Society is likely going through a multi-decade decline according to Jason, and he anticipates the sustainability runway for his family’s project to be 10 years, at which time he’ll have cultivated chickens, eggs, livestock, and a food forest.

“I choose 10 years because that’s when most of the trees I’m planting will begin bearing fruit. At that point, I’d be happy if we produced say 50% of our own food, sourced 40% locally, and the remaining 10% non locally for items like coffee, salt, and olive oil.”

There will always be dependencies. The true goal, he says, is to become more resilient as a household but also locally interdependent. And this is where the vision draws on those past traditions that make me, in my admitted ignorance, cringe. Many important factors will depend on the people that he associates with and lives near. In other words, “it takes take a village.”

“And some important goods like this computer that I'm typing on will be decidedly non-local.”

What I keyed in on most during our conversation, though, was how they transitioned from their prior life to what they have now. It was reasonable to me. His wife had taken a tenure-track faculty position at Appalachian State University, so they moved near the school. As they were looking for homes to buy, one with some acreage happened to pop up in their price range, and they bought it.

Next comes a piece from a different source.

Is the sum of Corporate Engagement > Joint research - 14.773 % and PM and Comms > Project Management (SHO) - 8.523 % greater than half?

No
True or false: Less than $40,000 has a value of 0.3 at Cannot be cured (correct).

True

And that’s how it started. Of course, since they are both academics in salient fields it was perhaps an easier intellectual shift for them than it might be for someone like me. But it was relatable because they just sort of said, fuck yeah, let’s do it. They don’t live remotely, though they are of course rural. They didn’t “join a commune,” though they want to build a bottom-up community. Their son enjoys being “helpful” as he takes the plant starters in at night, uses his kid-size shovel to move mulch or soil, waters flowers. He likes feeding the chickens but is a little hesitant nowadays after a rooster put him in his place. Jason explains as much to him about what they’re doing as he can, but is also sensitive to the reality that often his son sees the homestead activities as competing for his attention. So he does the conscious parent thing and balances it with trips to the park and other activities that are purely for him.

It is curious that Jason is doing what he’s doing and that his parents met on a commune. But he himself never lived there. He was raised “nature adjacent” both out-of-town and in the suburbs of Taos, New Mexico. The only homesteading-type memory Jason has of his early days is his mother’s garden, which he helped her with but never took an active interest in.

While Jason follows their progress, he’s not sold on the eco-village or intentional community models.

“The other approach is to just situate yourself in a place that you think has potential,” he says. “And I think this place does, with the history and the geography. Beyond that, I’m just trying to get to know my neighbors. Perhaps in the longer-term, bait some of my friends to come, you know? Live nearby and just see what develops.”

The idea is to build something he can pass on to his son, or whatever other kids he might have. He hopes that the pandemic trend of re-ruralization continues, that people are drawn to a more resilient, regenerative, sustainable lifestyle, and that it would build up over time.

“And maybe I can be a kind of seed, or help shepherd that. But a lot of it is out of my hands.”

There’s no way for me to assess the likelihood that Jason and his family are inoculating themselves from the looming collapse of everything. But his Twitter feed is a clear window onto what it’s like to face hard truths about the world, and then act, as a family. He and other homesteaders on Twitter like Ashley Colby and Joe Norman, scattered across the globe, are all playfully rivalrous and supportive with each other. Jason is deeply and actively inspired by them.

I have no idea if homesteading is in the cards for me and my family. But if it is, it will have been inspired by Jason and his. It certainly does not appear that their project presents any kind of challenge to their son’s autonomy. Integrating with cycles of the land on a five-acre playground?

The looming prospect of societal collapse notwithstanding, that sounds like a kid’s dream come true.